La société Hôtelière de Torcy ne peut prétendre écarter les conclusions du rapport d'expertise judiciaire et y substituer un document établi à sa demande de manière non contradictoire.



Ainsi le jugement entrepris sera confirmé en ce qu'il a condamné la société Hôtelière de Torcy à payer à la société Les Opalines Torcy la somme de 312 405,80 euros se décomposant comme suit : 215 827,16 euros au titre de sa contribution aux frais de consommation d'eau froide destinés à la production d'eau chaude sanitaire sur la période de 1999 à 2010 et 96 578,64 euros au titre de sa contribution aux frais électriques de production d'eau chaude sanitaire sur cette même période.



Il le sera également en ce qui concerne la nouvelle mesure d'expertise non contestée, les dépens et l'article 700 du code de procédure civile.



La décision sera néanmoins infirmée du seul chef de l'homologation du rapport d'expertise. L'expertise judiciaire ayant pour but, en application de l'article 232 du code de procédure civile, d'éclairer le juge par des constatations sur une question de fait qui requiert les lumières d'un technicien.
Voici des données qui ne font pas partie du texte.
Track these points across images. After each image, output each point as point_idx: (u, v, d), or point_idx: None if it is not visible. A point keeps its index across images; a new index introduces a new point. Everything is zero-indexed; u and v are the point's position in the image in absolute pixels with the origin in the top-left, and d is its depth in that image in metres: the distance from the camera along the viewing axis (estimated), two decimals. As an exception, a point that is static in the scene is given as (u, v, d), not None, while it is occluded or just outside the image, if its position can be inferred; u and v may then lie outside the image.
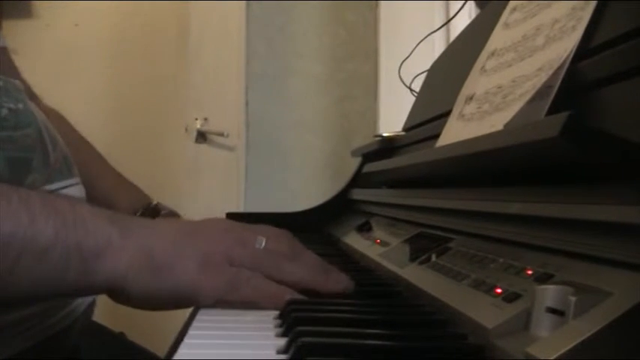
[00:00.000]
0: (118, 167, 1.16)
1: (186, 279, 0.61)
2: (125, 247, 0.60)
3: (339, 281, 0.66)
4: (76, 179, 0.86)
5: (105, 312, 1.02)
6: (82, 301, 0.86)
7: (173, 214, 1.06)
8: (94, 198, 0.89)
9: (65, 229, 0.58)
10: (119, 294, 0.60)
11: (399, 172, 0.99)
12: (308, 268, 0.66)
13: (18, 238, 0.56)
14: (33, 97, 1.08)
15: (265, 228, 0.68)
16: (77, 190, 0.86)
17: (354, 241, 1.07)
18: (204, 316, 0.60)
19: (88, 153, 1.08)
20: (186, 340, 0.51)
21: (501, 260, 0.54)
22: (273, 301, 0.61)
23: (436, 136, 0.85)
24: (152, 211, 1.04)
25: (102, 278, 0.59)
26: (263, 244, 0.65)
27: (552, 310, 0.40)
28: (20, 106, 0.79)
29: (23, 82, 0.96)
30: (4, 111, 0.76)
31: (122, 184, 1.09)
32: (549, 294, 0.40)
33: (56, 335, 0.78)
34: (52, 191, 0.78)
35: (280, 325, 0.56)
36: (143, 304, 0.61)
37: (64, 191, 0.81)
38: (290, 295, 0.62)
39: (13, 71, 1.04)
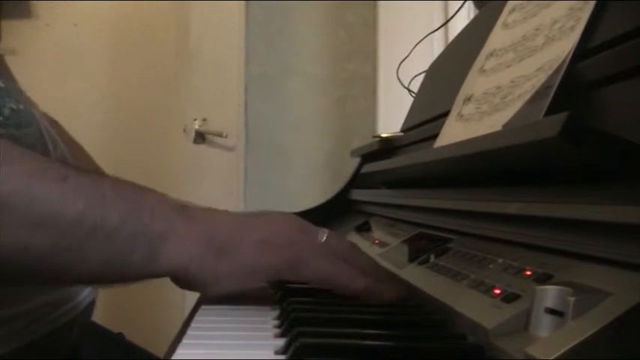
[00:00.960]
0: (117, 167, 1.16)
1: (247, 260, 0.62)
2: (189, 233, 0.62)
3: (389, 290, 0.66)
4: None
5: (104, 312, 1.03)
6: (83, 299, 0.86)
7: None
8: None
9: (133, 212, 0.60)
10: (183, 280, 0.62)
11: (397, 173, 0.99)
12: (362, 272, 0.66)
13: (88, 218, 0.58)
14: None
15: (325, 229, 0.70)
16: None
17: (354, 241, 1.06)
18: (202, 317, 0.60)
19: (79, 158, 1.08)
20: (185, 341, 0.51)
21: (500, 260, 0.54)
22: (341, 280, 0.63)
23: (435, 137, 0.85)
24: None
25: (166, 263, 0.61)
26: (324, 237, 0.67)
27: (551, 311, 0.40)
28: (22, 106, 0.80)
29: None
30: (7, 111, 0.77)
31: None
32: (548, 294, 0.40)
33: (57, 331, 0.78)
34: None
35: (279, 326, 0.56)
36: (208, 289, 0.63)
37: None
38: (354, 279, 0.63)
39: (8, 78, 1.04)
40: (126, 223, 0.59)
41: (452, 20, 1.55)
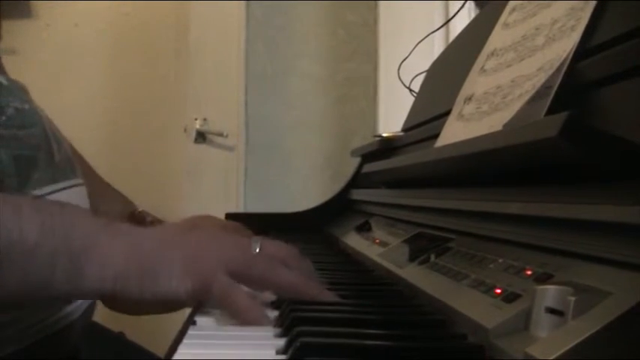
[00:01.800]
0: (116, 167, 1.16)
1: (168, 283, 0.60)
2: (112, 248, 0.59)
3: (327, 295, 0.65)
4: (80, 180, 0.87)
5: (105, 312, 1.02)
6: (83, 301, 0.86)
7: (158, 221, 1.06)
8: None
9: (53, 228, 0.58)
10: (111, 300, 0.60)
11: (398, 172, 0.99)
12: (302, 275, 0.65)
13: (4, 237, 0.56)
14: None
15: (225, 226, 0.68)
16: (80, 191, 0.86)
17: (354, 241, 1.07)
18: (203, 317, 0.60)
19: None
20: (186, 340, 0.51)
21: (501, 260, 0.54)
22: (240, 314, 0.59)
23: (435, 137, 0.85)
24: (137, 217, 1.04)
25: (90, 280, 0.58)
26: (258, 248, 0.65)
27: (552, 310, 0.40)
28: (26, 106, 0.80)
29: None
30: (10, 110, 0.76)
31: (109, 192, 1.09)
32: (549, 294, 0.40)
33: (57, 334, 0.78)
34: (56, 190, 0.78)
35: (279, 325, 0.56)
36: (134, 310, 0.61)
37: (68, 191, 0.81)
38: (258, 311, 0.60)
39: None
40: (45, 240, 0.57)
41: (452, 20, 1.55)
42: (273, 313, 0.61)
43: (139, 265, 0.59)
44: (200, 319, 0.60)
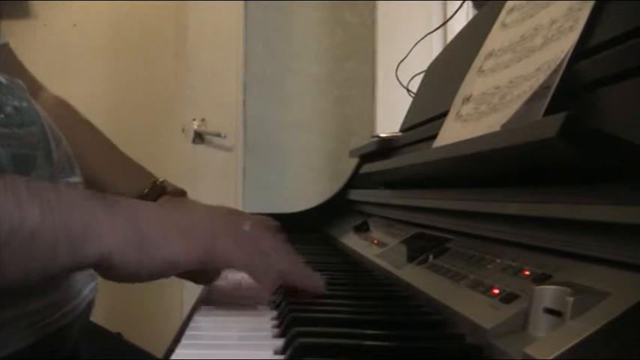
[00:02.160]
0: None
1: (168, 251, 0.62)
2: (110, 222, 0.61)
3: (313, 278, 0.67)
4: (79, 178, 0.87)
5: (102, 312, 1.02)
6: (82, 301, 0.86)
7: (179, 192, 1.07)
8: (102, 182, 0.90)
9: (51, 211, 0.59)
10: (107, 269, 0.61)
11: (396, 173, 0.99)
12: (286, 257, 0.67)
13: (5, 223, 0.56)
14: (39, 88, 1.08)
15: (261, 220, 0.70)
16: (79, 188, 0.86)
17: (352, 241, 1.07)
18: (201, 317, 0.60)
19: (94, 138, 1.09)
20: (184, 341, 0.51)
21: (499, 261, 0.54)
22: (253, 266, 0.63)
23: (433, 137, 0.85)
24: (159, 188, 1.05)
25: (91, 253, 0.59)
26: (248, 226, 0.67)
27: (550, 311, 0.40)
28: (24, 104, 0.80)
29: (29, 75, 0.96)
30: (9, 109, 0.76)
31: (129, 167, 1.10)
32: (547, 294, 0.40)
33: (56, 333, 0.78)
34: None
35: (278, 326, 0.56)
36: (130, 278, 0.62)
37: None
38: (271, 268, 0.63)
39: (17, 67, 1.04)
40: (45, 221, 0.58)
41: (451, 20, 1.55)
42: (271, 313, 0.61)
43: (136, 237, 0.61)
44: (198, 319, 0.60)
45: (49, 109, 0.88)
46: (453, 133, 0.79)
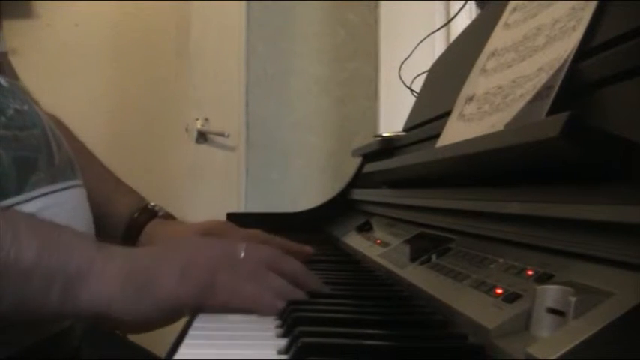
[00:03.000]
0: (118, 168, 1.16)
1: (166, 293, 0.61)
2: (107, 271, 0.60)
3: (316, 284, 0.67)
4: (79, 181, 0.87)
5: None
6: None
7: (169, 216, 1.06)
8: (94, 202, 0.89)
9: (48, 251, 0.59)
10: (106, 319, 0.60)
11: (399, 173, 0.99)
12: (287, 275, 0.66)
13: (2, 258, 0.56)
14: (34, 102, 1.08)
15: (246, 237, 0.69)
16: (80, 192, 0.86)
17: (355, 241, 1.07)
18: (204, 317, 0.60)
19: (87, 158, 1.09)
20: (187, 341, 0.51)
21: (502, 260, 0.54)
22: (251, 304, 0.61)
23: (436, 137, 0.85)
24: (149, 212, 1.04)
25: (86, 302, 0.59)
26: (242, 253, 0.66)
27: (552, 311, 0.40)
28: (26, 107, 0.80)
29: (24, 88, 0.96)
30: (11, 111, 0.76)
31: (121, 188, 1.10)
32: (549, 294, 0.40)
33: (58, 334, 0.78)
34: (56, 191, 0.78)
35: (281, 326, 0.56)
36: (134, 327, 0.63)
37: (68, 192, 0.81)
38: (269, 297, 0.62)
39: (13, 77, 1.04)
40: (42, 261, 0.58)
41: (453, 20, 1.55)
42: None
43: (135, 283, 0.60)
44: (201, 319, 0.60)
45: None
46: (455, 132, 0.79)
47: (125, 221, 0.99)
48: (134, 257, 0.64)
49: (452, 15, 1.57)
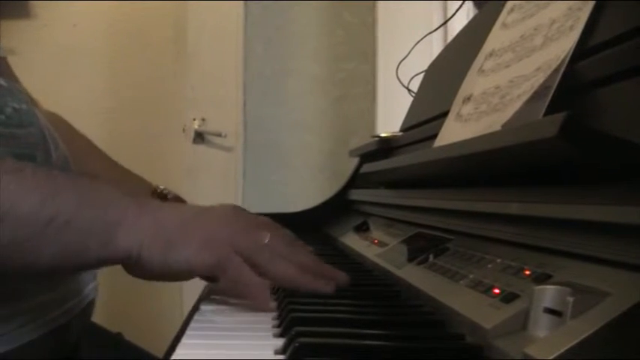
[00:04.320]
0: (116, 167, 1.17)
1: (187, 254, 0.64)
2: (141, 219, 0.65)
3: (331, 279, 0.69)
4: None
5: (103, 312, 1.02)
6: (83, 298, 0.87)
7: (179, 199, 1.09)
8: None
9: (87, 202, 0.63)
10: (134, 264, 0.64)
11: (396, 173, 0.99)
12: (302, 268, 0.69)
13: (45, 208, 0.60)
14: (34, 103, 1.09)
15: (269, 224, 0.73)
16: None
17: (352, 241, 1.07)
18: (201, 317, 0.61)
19: (93, 151, 1.11)
20: (184, 341, 0.51)
21: (499, 260, 0.54)
22: (249, 291, 0.65)
23: (434, 137, 0.85)
24: (159, 195, 1.07)
25: (121, 247, 0.63)
26: (266, 239, 0.69)
27: (550, 311, 0.40)
28: (24, 106, 0.81)
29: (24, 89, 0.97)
30: (9, 110, 0.78)
31: (128, 175, 1.13)
32: (547, 294, 0.40)
33: (57, 331, 0.79)
34: None
35: (278, 326, 0.56)
36: (158, 274, 0.65)
37: None
38: (266, 295, 0.65)
39: (12, 80, 1.05)
40: (81, 213, 0.62)
41: (451, 20, 1.55)
42: (272, 313, 0.61)
43: (163, 237, 0.64)
44: (199, 319, 0.60)
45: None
46: (453, 132, 0.79)
47: None
48: (166, 212, 0.68)
49: (449, 15, 1.57)
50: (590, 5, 0.58)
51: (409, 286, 0.66)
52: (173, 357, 0.46)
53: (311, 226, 1.35)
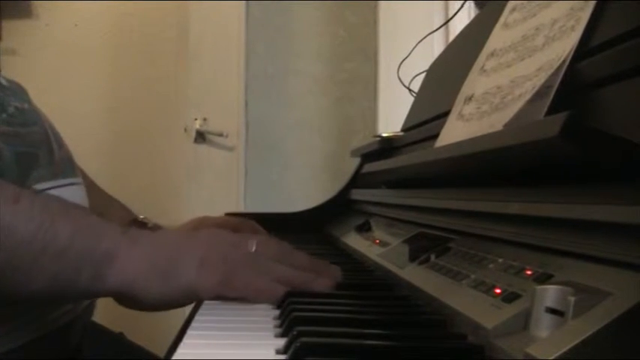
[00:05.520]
0: (117, 167, 1.17)
1: (188, 279, 0.64)
2: (133, 254, 0.64)
3: (328, 277, 0.69)
4: (79, 179, 0.88)
5: (104, 312, 1.02)
6: (84, 299, 0.87)
7: (158, 227, 1.08)
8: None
9: (80, 233, 0.63)
10: (128, 299, 0.65)
11: (398, 172, 0.99)
12: (296, 269, 0.69)
13: (39, 238, 0.60)
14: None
15: (254, 231, 0.73)
16: (79, 189, 0.87)
17: (354, 241, 1.07)
18: (202, 317, 0.60)
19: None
20: (185, 340, 0.51)
21: (501, 260, 0.54)
22: (264, 295, 0.65)
23: (435, 137, 0.84)
24: (139, 224, 1.07)
25: (112, 282, 0.63)
26: (254, 247, 0.69)
27: (552, 310, 0.40)
28: (26, 105, 0.82)
29: None
30: (12, 109, 0.78)
31: (111, 202, 1.12)
32: (549, 294, 0.40)
33: (58, 331, 0.79)
34: (56, 187, 0.79)
35: (279, 325, 0.56)
36: (152, 307, 0.66)
37: (68, 189, 0.82)
38: (282, 290, 0.65)
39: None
40: (74, 243, 0.62)
41: (452, 20, 1.55)
42: (273, 313, 0.61)
43: (159, 268, 0.64)
44: (200, 319, 0.60)
45: None
46: (454, 132, 0.79)
47: None
48: (158, 243, 0.68)
49: (451, 15, 1.57)
50: (592, 5, 0.58)
51: (411, 286, 0.66)
52: (174, 356, 0.46)
53: (312, 226, 1.36)
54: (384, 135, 1.24)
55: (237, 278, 0.65)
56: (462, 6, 1.36)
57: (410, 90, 1.40)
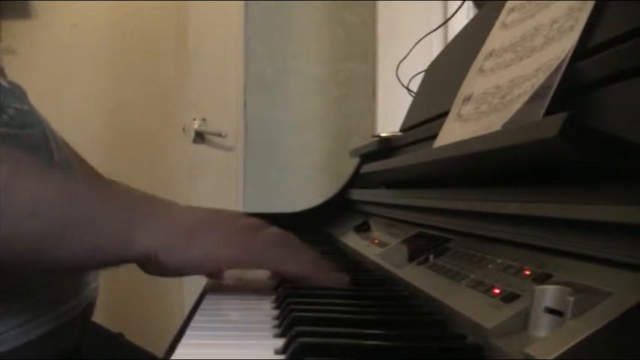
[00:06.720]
0: (115, 167, 1.16)
1: (211, 249, 0.68)
2: (161, 221, 0.67)
3: (335, 279, 0.72)
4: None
5: (104, 313, 1.03)
6: (83, 298, 0.87)
7: None
8: None
9: (111, 202, 0.66)
10: (152, 263, 0.66)
11: (397, 173, 0.99)
12: (307, 264, 0.72)
13: (70, 205, 0.63)
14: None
15: (270, 226, 0.76)
16: None
17: (353, 241, 1.07)
18: (201, 317, 0.61)
19: (79, 166, 1.10)
20: (184, 341, 0.51)
21: (500, 260, 0.54)
22: (286, 265, 0.71)
23: (434, 137, 0.85)
24: None
25: (141, 248, 0.65)
26: (270, 234, 0.73)
27: (551, 311, 0.40)
28: (25, 107, 0.82)
29: None
30: (11, 110, 0.78)
31: None
32: (548, 294, 0.40)
33: (57, 330, 0.79)
34: None
35: (278, 326, 0.56)
36: (173, 272, 0.68)
37: None
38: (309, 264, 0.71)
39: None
40: (105, 211, 0.65)
41: (451, 20, 1.55)
42: (272, 313, 0.61)
43: (181, 235, 0.67)
44: (199, 319, 0.60)
45: None
46: (453, 132, 0.79)
47: None
48: (184, 212, 0.71)
49: (449, 15, 1.57)
50: (591, 5, 0.58)
51: (409, 286, 0.66)
52: (173, 357, 0.46)
53: (311, 226, 1.35)
54: (383, 135, 1.24)
55: (258, 251, 0.69)
56: (460, 6, 1.36)
57: (409, 90, 1.40)
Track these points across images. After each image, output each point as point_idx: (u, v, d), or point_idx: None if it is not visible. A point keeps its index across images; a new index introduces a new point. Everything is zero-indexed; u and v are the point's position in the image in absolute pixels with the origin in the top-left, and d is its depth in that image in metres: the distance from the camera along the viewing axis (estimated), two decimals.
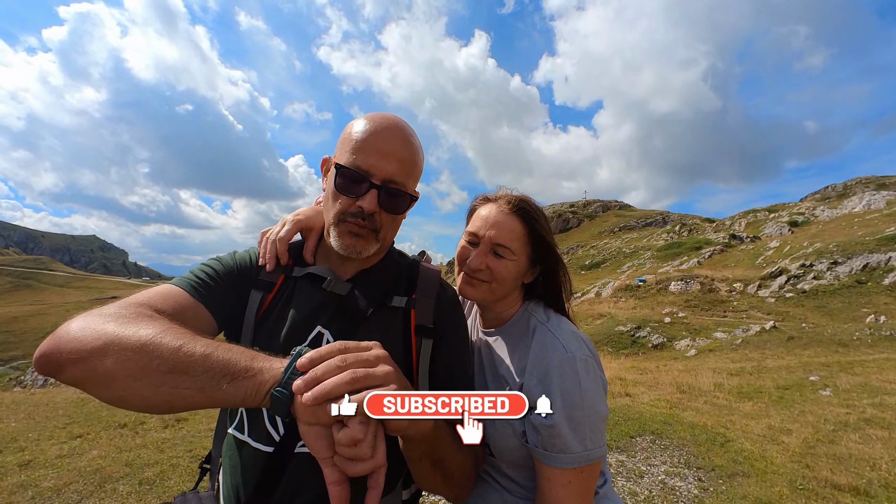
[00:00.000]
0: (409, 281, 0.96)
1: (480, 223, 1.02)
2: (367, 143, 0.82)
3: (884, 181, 50.39)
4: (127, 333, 0.60)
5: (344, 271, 0.93)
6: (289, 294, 0.89)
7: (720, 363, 9.47)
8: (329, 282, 0.88)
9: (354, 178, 0.82)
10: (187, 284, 0.81)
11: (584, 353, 0.91)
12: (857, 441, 4.00)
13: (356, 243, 0.85)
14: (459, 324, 0.97)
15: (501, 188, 1.09)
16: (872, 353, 8.79)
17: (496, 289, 1.02)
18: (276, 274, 0.91)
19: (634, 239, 54.69)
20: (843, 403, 5.31)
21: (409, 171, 0.86)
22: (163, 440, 4.09)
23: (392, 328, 0.89)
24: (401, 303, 0.91)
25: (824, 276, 18.28)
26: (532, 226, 1.02)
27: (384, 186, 0.83)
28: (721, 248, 32.81)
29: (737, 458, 3.70)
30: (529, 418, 0.90)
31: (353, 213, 0.84)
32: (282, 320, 0.86)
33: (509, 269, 1.01)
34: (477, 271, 1.00)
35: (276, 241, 0.93)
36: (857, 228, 23.19)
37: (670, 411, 5.17)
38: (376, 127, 0.84)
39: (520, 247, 1.01)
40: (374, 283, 0.92)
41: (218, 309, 0.82)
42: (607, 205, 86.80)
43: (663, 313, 19.25)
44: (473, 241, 1.03)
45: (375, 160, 0.82)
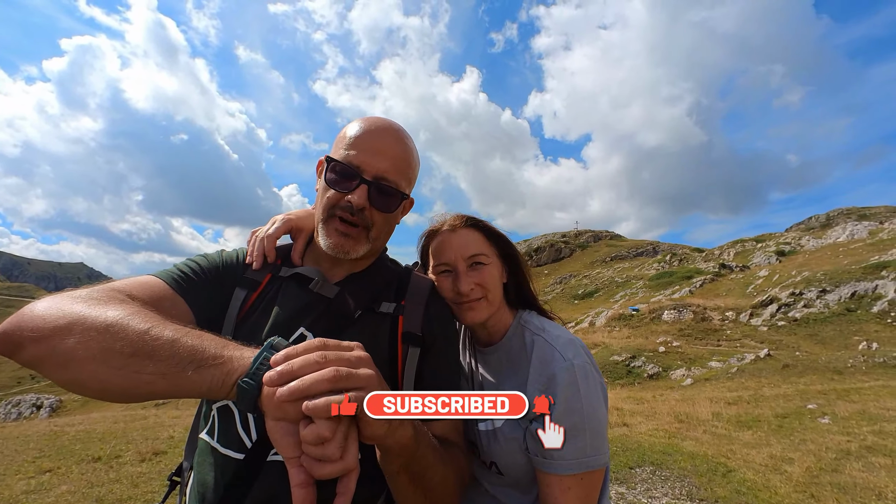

Le juge qui fait siennes les dites constatations n'a pas homologuer ledit rapport.





PAR CES MOTIFS,



La cour,



DEBOUTE la société Hôtelière de Torcy de sa demande de rabat de l'ordonnance de clôture,



DECLARE irrecevables les conclusions de la société Hôtelière de Torcy signifiées le 22 mai 2017 et les pièces communiquées postérieurement à l'ordonnance de clôture ;



INFIRME le jugement rendu par le tribunal de commerce de Meaux le 2 décembre 2014 en ce qu'il a homologué le rapport d'expertise ;


Statuant à nouveau sur ce point,


DIT n'y avoir lieu à homologation du rapport d'expertise judiciaire ;



CONFIRME le jugement entrepris pour le surplus de ses dispositions ;



Y ajoutant,



CONDAMNE la société Hôtelière de Torcy aux dépens d'appel qui pourront être recouvrés par Maître Nicolas Duval de la SCP Noual Duval, conformément aux dispositions de l'article 699 du code de procédure civile ;


CONDAMNE la société Hôtelière de Torcy à payer à la société Les Opalines Torcy la somme de 2 500 euros en application de l'article 700 du code de procédure civile.